Tom Lane writes:

> I think a style guide should just say "Keep primary messages short".

Right.

> How about something like "Avoid tabs.  Insert newlines as needed to keep
> message lines shorter than X characters.  Keep in mind that client
> code might reformat long messages for its own purposes, so don't rely on
> text layout for legibility."

I would prefer leaving the formatting to client and have the backend
provide a more semantic-type "markup".  For example the newline character
could be considered a paragraph break and within the paragraph the text
just flows.  (We could hack up some line-breaking logic in psql.)  Or a
really fancy solution:  Use the Unicode characters for line and paragraph
breaks.  *Really* fancy, admittedly.

> regression=# select 'a' ### 'b';
> ERROR:  Unable to identify an operator '###' for types '"unknown"' and '"unknown"'
>         You will have to retype this query using an explicit cast

I think format_type can remain an exception to that rule, one way or the
other.  If there are more of these, we need to think harder.

> I'm not sure that I like making messages be utterly dependent on the
> presence of quotes to be decipherable.  Would you consider the above
> message to be better phrased as, say,
>
> ERROR: Unable to identify an infix operator "unknown" "###" "unknown"

I think the above is better.  I guess I don't quite follow you here.

> This works for primary messages, I think, but not detail and hint
> messages.  Can we use a different rule for detail/hint messages?

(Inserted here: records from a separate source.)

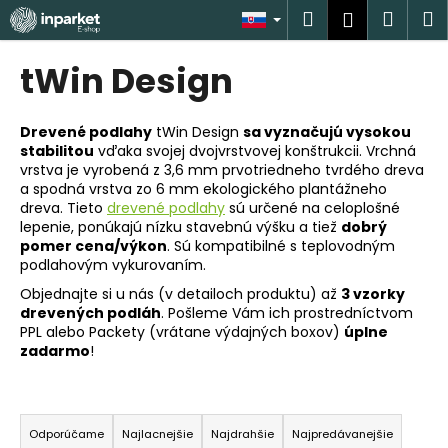
K
Prejsť
Hľadať
Náku
M
Prihlásen
na
o
obsah
Späť
Späť
košík
š
tWin Design
í
Č
k
o
Drevené podlahy
tWin Design
sa vyznačujú vysokou
stabilitou
vďaka svojej dvojvrstvovej konštrukcii. Vrchná
p
vrstva je vyrobená z 3,6 mm prvotriedneho tvrdého dreva
o
a spodná vrstva zo 6 mm ekologického plantážneho
t
dreva. Tieto
drevené podlahy
sú určené na celoplošné
lepenie, ponúkajú nízku stavebnú výšku a tiež
dobrý
r
pomer cena/výkon
. Sú kompatibilné s teplovodným
e
podlahovým vykurovaním.
b
Objednajte si u nás (v detailoch produktu) až
3 vzorky
u
drevených podláh
. Pošleme Vám ich prostredníctvom
PPL alebo Packety (vrátane výdajných boxov)
úplne
j
zadarmo
!
e
t
R
e
a
Odporúčame
Najlacnejšie
Najdrahšie
Najpredávanejšie
n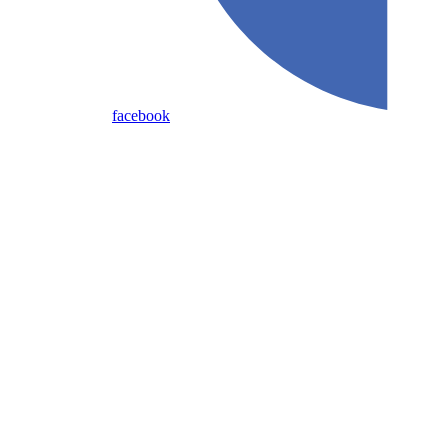
facebook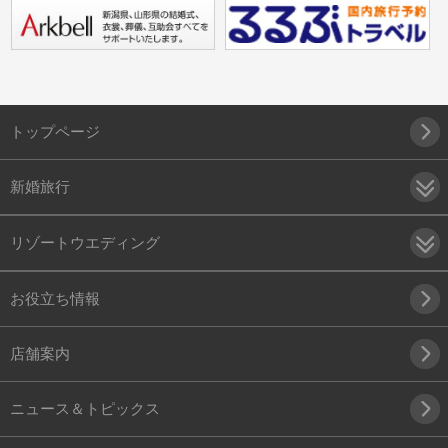
トップページ
新婚旅行
リゾートウエディング
お役立ち情報
店舗案内
ニュース＆トピックス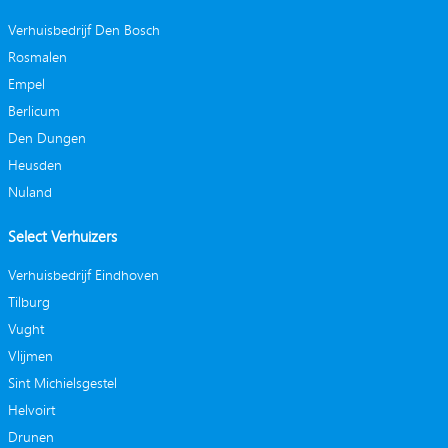
Verhuisbedrijf Den Bosch
Rosmalen
Empel
Berlicum
Den Dungen
Heusden
Nuland
Select Verhuizers
Verhuisbedrijf Eindhoven
Tilburg
Vught
Vlijmen
Sint Michielsgestel
Helvoirt
Drunen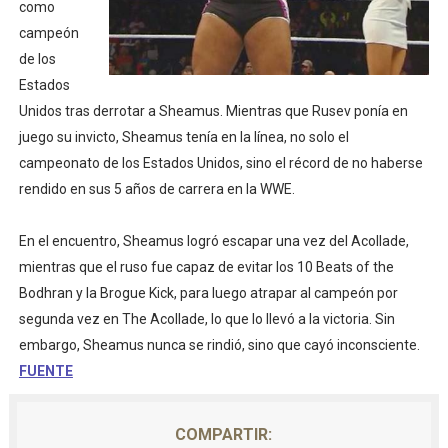
como
Mundial de lacrosse femenino 2026 (Tokio, Japón) - Es
campeón
de los
Máxima celebración en el último Impact! con Jason Ho
Estados
Unidos tras derrotar a Sheamus. Mientras que Rusev ponía en
Mundial de esgrima 2026 (Hong Kong) - La delegación ita
juego su invicto, Sheamus tenía en la línea, no solo el
Raquel Rodriguez es la nueva monarca Intercontinental,
campeonato de los Estados Unidos, sino el récord de no haberse
rendido en sus 5 años de carrera en la WWE.
Campeonato de Europa de atletismo femenino 2026 (Bi
En el encuentro, Sheamus logró escapar una vez del Acollade,
mientras que el ruso fue capaz de evitar los 10 Beats of the
Bodhran y la Brogue Kick, para luego atrapar al campeón por
segunda vez en The Acollade, lo que lo llevó a la victoria. Sin
embargo, Sheamus nunca se rindió, sino que cayó inconsciente.
FUENTE
COMPARTIR: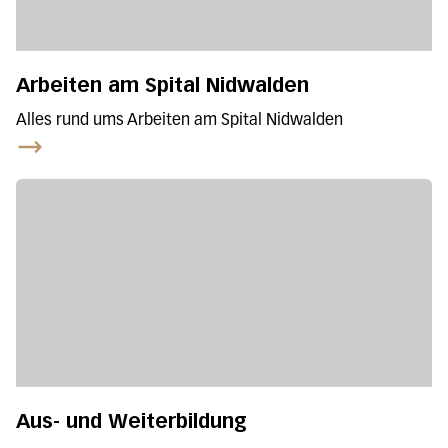
Arbeiten am Spital Nidwalden
Alles rund ums Arbeiten am Spital Nidwalden
Aus- und Weiterbildung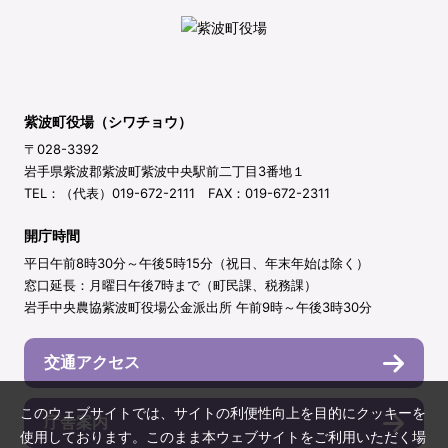
紫波町役場（シワチョウ）
〒028-3392
岩手県紫波郡紫波町紫波中央駅前二丁目3番地１
TEL：（代表）019-672-2111 FAX：019-672-2311
開庁時間
平日午前8時30分～午後5時15分（祝日、年末年始は除く）
窓口延長：月曜日午後7時まで（町民課、税務課）
岩手中央農協紫波町役場公金派出所 午前9時～午後3時30分
交通アクセス
このウェブサイトでは、サイトの利便性向上を目的にクッキーを
庁舎案内
使用しております。このまま本ウェブサイトをご利用いただく場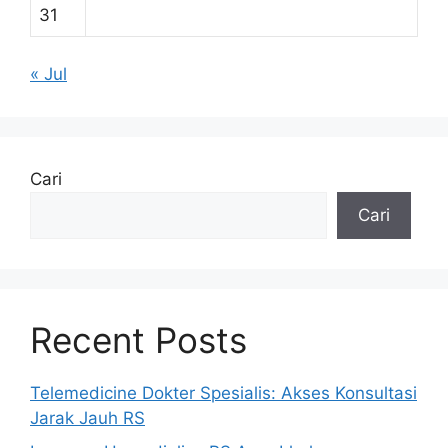
31
« Jul
Cari
Cari
Recent Posts
Telemedicine Dokter Spesialis: Akses Konsultasi
Jarak Jauh RS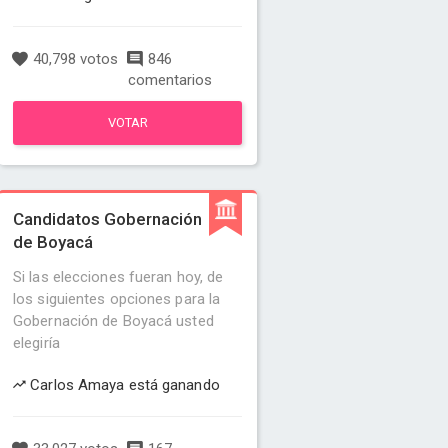
40,798 votos
846
comentarios
VOTAR
Candidatos Gobernación
de Boyacá
Si las elecciones fueran hoy, de
los siguientes opciones para la
Gobernación de Boyacá usted
elegiría
Carlos Amaya está ganando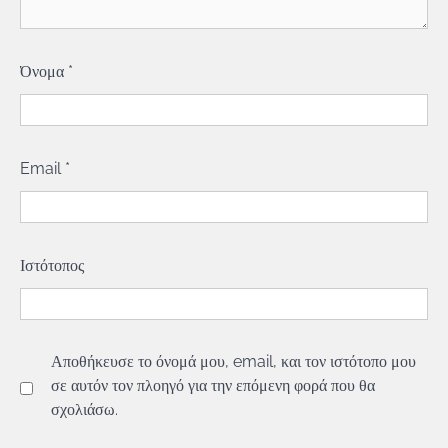
Όνομα
*
Email
*
Ιστότοπος
Αποθήκευσε το όνομά μου, email, και τον ιστότοπο μου
σε αυτόν τον πλοηγό για την επόμενη φορά που θα
σχολιάσω.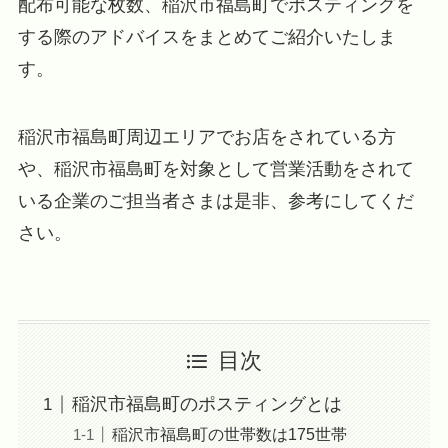
配布可能な枚数、稲沢市福島町でポスティングを
する際のアドバイスをまとめてご紹介いたしま
す。
稲沢市福島町周辺エリアでお店をされている方
や、稲沢市福島町を対象として営業活動をされて
いる企業のご担当者さまは是非、参考にしてくだ
さい。
目次
稲沢市福島町のポスティングとは
稲沢市福島町の世帯数は175世帯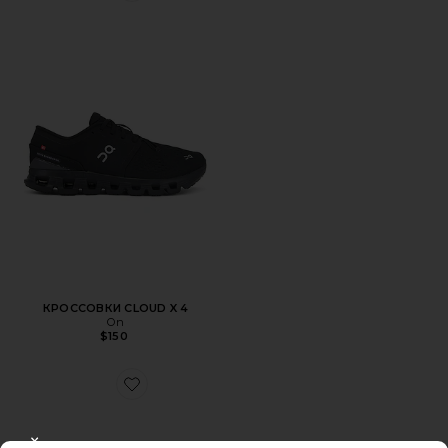
КРОССОВКИ CLOUD X 4
On
$150
Favorite КРОССОВКИ CLOUD 6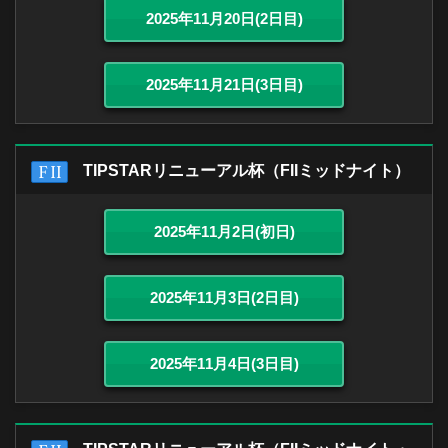
2025年11月20日(2日目)
2025年11月21日(3日目)
TIPSTARリニューアル杯（FIIミッドナイト）
2025年11月2日(初日)
2025年11月3日(2日目)
2025年11月4日(3日目)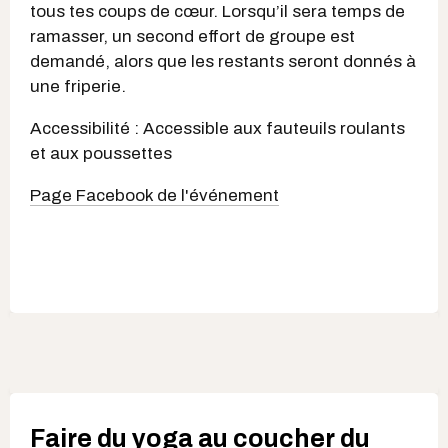
tous tes coups de cœur. Lorsqu’il sera temps de
ramasser, un second effort de groupe est
demandé, alors que les restants seront donnés à
une friperie.
Accessibilité : Accessible aux fauteuils roulants
et aux poussettes
Page Facebook de l'événement
Faire du yoga au coucher du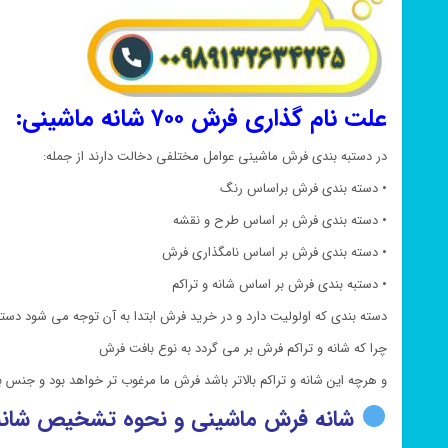
علت نام گذاری فرش ۷۰۰ شانه ماشینی:
در دستبه بندی فرش ماشینی عوامل مختلفی دخالت دارند از جمله:
• دسته بندی فرش براساس رنگ
• دسته بندی فرش بر اساس طرح و نقشه
• دسته بندی فرش بر اساس نامگذاری فرش
• دستبه بندی فرش بر اساس شانه و تراکم
دسته بندی که اولولیت دارد و در خرید فرش ابتدا به آن توجه می شود دسته
چرا که شانه و تراکم فرش بر می گردد به نوع بافت فرش
و هرچه این شانه و تراکم بالاتر باشد فرش ما مرغوب تر خواهد بود و جنس
شانه فرش ماشینی و نحوه تشخیص شانه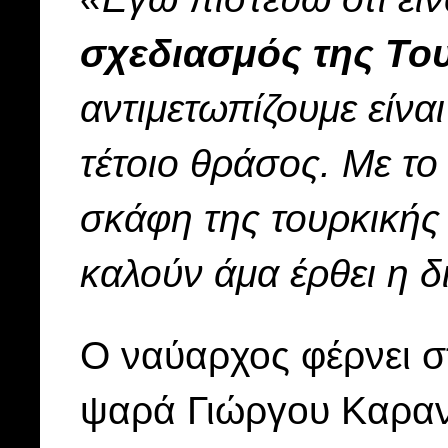
σχεδιασμός της Το
αντιμετωπίζουμε είνα
τέτοιο θράσος. Με το
σκάφη της τουρκικής
καλούν άμα έρθει η 
Ο ναύαρχος φέρνει σ
ψαρά Γιώργου Καραντ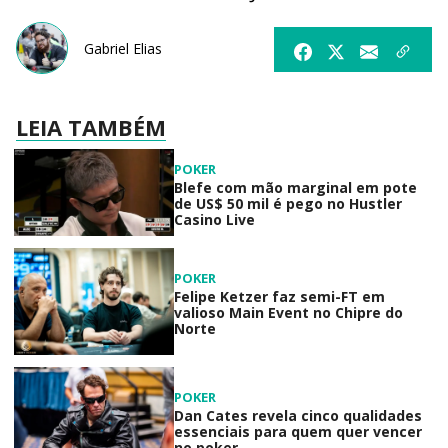
Gabriel Elias
LEIA TAMBÉM
POKER
Blefe com mão marginal em pote
de US$ 50 mil é pego no Hustler
Casino Live
POKER
Felipe Ketzer faz semi-FT em
valioso Main Event no Chipre do
Norte
POKER
Dan Cates revela cinco qualidades
essenciais para quem quer vencer
no poker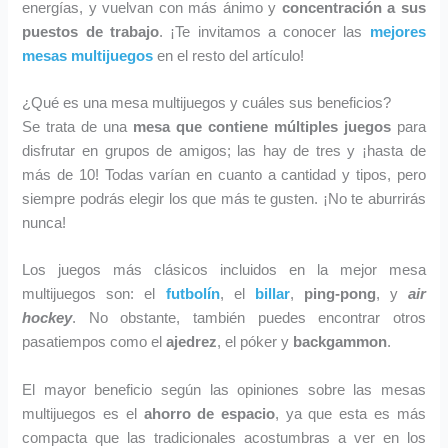
energías, y vuelvan con más ánimo y
concentración a sus
puestos de trabajo
. ¡Te invitamos a conocer las
mejores
mesas multijuegos
en el resto del artículo!
¿Qué es una mesa multijuegos y cuáles sus beneficios?
Se trata de una
mesa que contiene múltiples juegos
para
disfrutar en grupos de amigos; las hay de tres y ¡hasta de
más de 10! Todas varían en cuanto a cantidad y tipos, pero
siempre podrás elegir los que más te gusten. ¡No te aburrirás
nunca!
Los juegos más clásicos incluidos en la mejor mesa
multijuegos son: el
futbolín
, el
billar
,
ping-pong
, y
air
hockey
. No obstante, también puedes encontrar otros
pasatiempos como el
ajedrez
, el póker y
backgammon
.
El mayor beneficio según las opiniones sobre las mesas
multijuegos es el
ahorro de espacio
, ya que esta es más
compacta que las tradicionales acostumbras a ver en los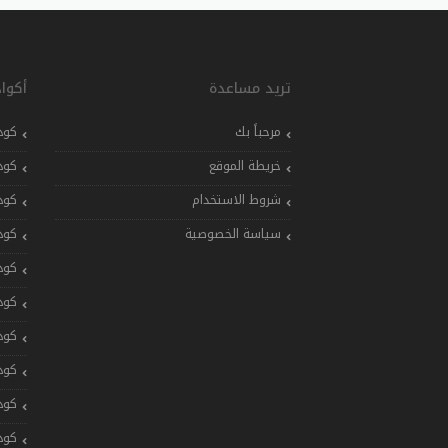
تريد مساعدة
أكوا
مرحباً بك
كود
خريطة الموقع
كود
شروط الاستخدام
كود
سياسة الخصوصية
كود
كود
كود
كود
كود
كود
كود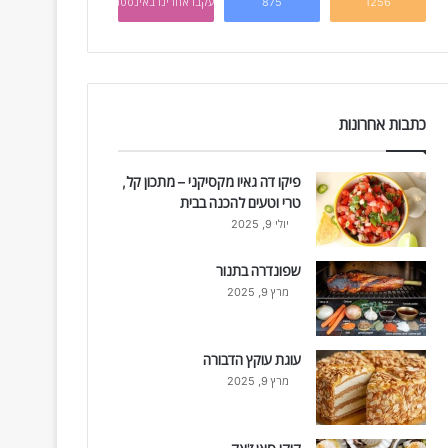
1256
875
עקבו אחרינו באינסטגרם
כתבות אחרונות
פיקו דה גאיו מקסיקני – מתכון קל,
טרי וטעים להכנה בבית
יולי 9, 2025
שפונדרה בתנור
מרץ 9, 2025
עוגת עוקץ הדבורה
מרץ 9, 2025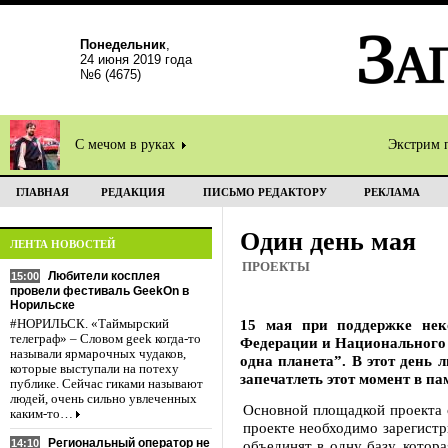
Понедельник
,
24 июня 2019 года
№6 (4675)
С мечом в руках
Экстрим 
ГЛАВНАЯ
РЕДАКЦИЯ
ПИСЬМО РЕДАКТОРУ
РЕКЛАМА
Один день мая
ЛЕНТА НОВОСТЕЙ
ПРОЕКТЫ
Любители косплея
15:00
провели фестиваль GeekOn в
Норильске
15 мая при поддержке нек
#НОРИЛЬСК. «Таймырский
телеграф» – Словом geek когда-то
Федерации и Национального 
называли ярмарочных чудаков,
одна планета”. В этот день
которые выступали на потеху
запечатлеть этот момент в п
публике. Сейчас гиками называют
людей, очень сильно увлеченных
Основной площадкой проекта
каким-то…
проекте необходимо зарегистри
Региональный оператор не
14:10
объединят в одну базу, котор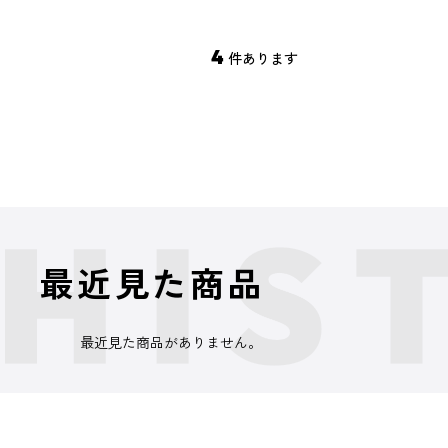
4
件あります
最近見た商品
最近見た商品がありません。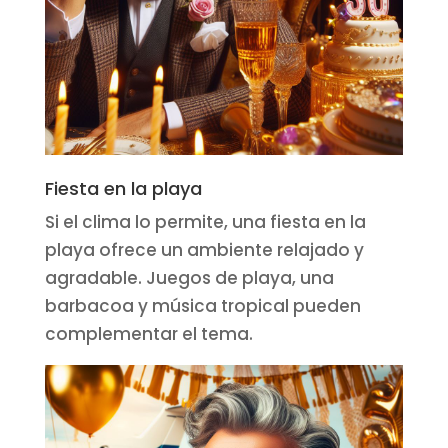
Fiesta en la playa
Si el clima lo permite, una fiesta en la
playa ofrece un ambiente relajado y
agradable. Juegos de playa, una
barbacoa y música tropical pueden
complementar el tema.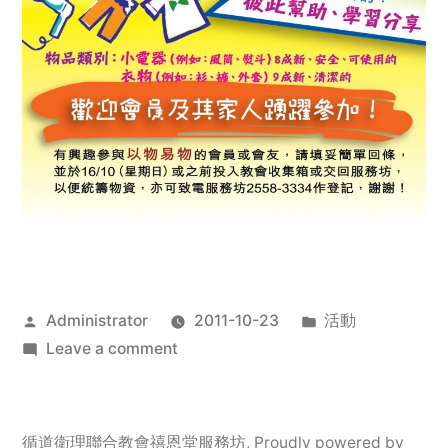
Posted
Posted
Administrator
2011-10-23
活動
by
on
in
Leave a comment
2011
年
服
循道衛理聯合教會禧恩堂服務坊
,
Proudly powered by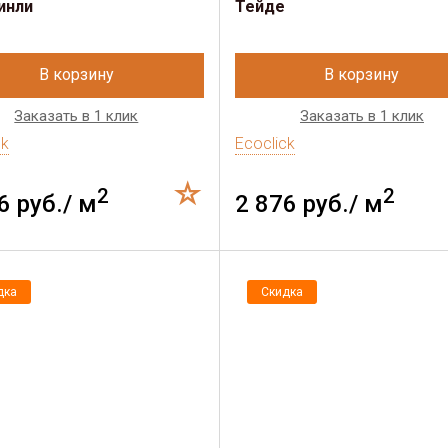
инли
Тейде
В корзину
В корзину
Заказать в 1 клик
Заказать в 1 клик
ck
Ecoclick
2
2
6 руб./ м
2 876 руб./ м
дка
Скидка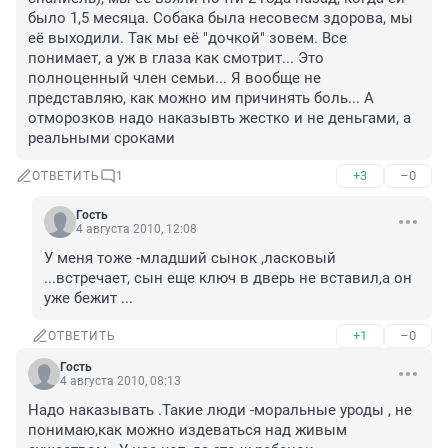
было 1,5 месяца. Собака была несовесм здорова, мы 
её выходили. Так мы её "дочкой" зовем. Все 
понимает, а уж в глаза как смотрит... Это 
полноценный член семьи... Я вообще не 
представляю, как можно им причинять боль... А 
отморозков надо наказывть жестко и не деньгами, а 
реальными сроками
+3
–0
ОТВЕТИТЬ
1
Гость
4 августа 2010, 12:08
У меня тоже -младший сынок ,ласковый 
...встречает, сын еще ключ в дверь не вставил,а он 
уже бежит ...
+1
–0
ОТВЕТИТЬ
Гость
4 августа 2010, 08:13
Надо наказывать .Такие люди -моральные уроды , не 
понимаю,как можно издеваться над живым 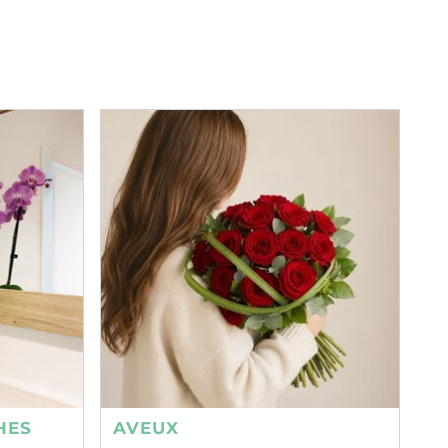
HES
AVEUX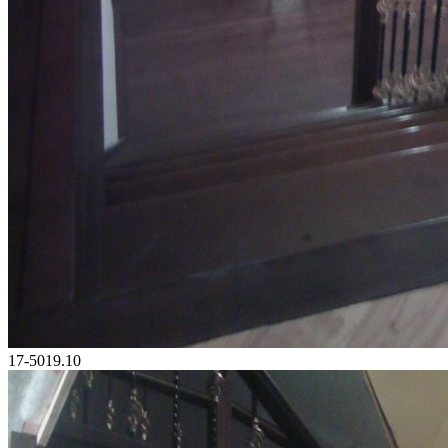
17-5019.10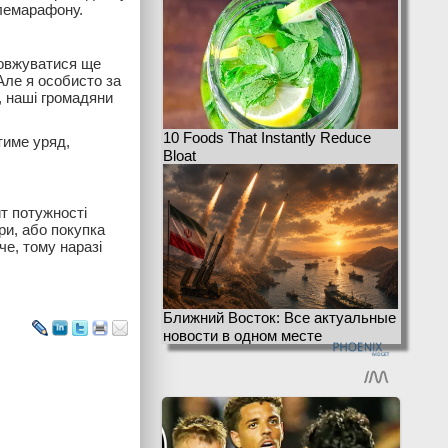
елемарафону.
довжуватися ще
Але я особисто за
, наші громадяни
10 Foods That Instantly Reduce
тиме уряд,
Bloat
ит потужності
ри, або покупка
че, тому наразі
Ближний Восток: Все актуальные
новости в одном месте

These rules weren't meant to apply to detail/hint.  We should probably
require those to be complete sentences.

> We almost uniformly use "could not open file %s: %m" for this now.  Is
> the parenthesis style really better?  I don't find it more natural.  In
> most cases, the %m part is the actually useful information, so it seems
> odd to put it in parentheses.  That normally indicates a subsidiary,
> less-important part of a sentence.

Yeah, the colon-style seems to be most wide-spread, also outside
PostgreSQL.

> Nonetheless I'm not sure that avoiding references to system calls will
> improve matters.  In particular, for cases that are really "can't
> happen" situations (eg, we are normally not expecting select(2) to
> fail), I'm not seeing the advantage of avoiding the reference.

It was mostly meant as a broad hint not to write "open() failed", which
can clearly be written more user-friendly without loss of information.
For less obvious cases we can use a mixed style. Say 'could not
synchronize file "%s" with disk (fsync failed)'.  That tells people at
least that it's got something to do with their I/O subsystem.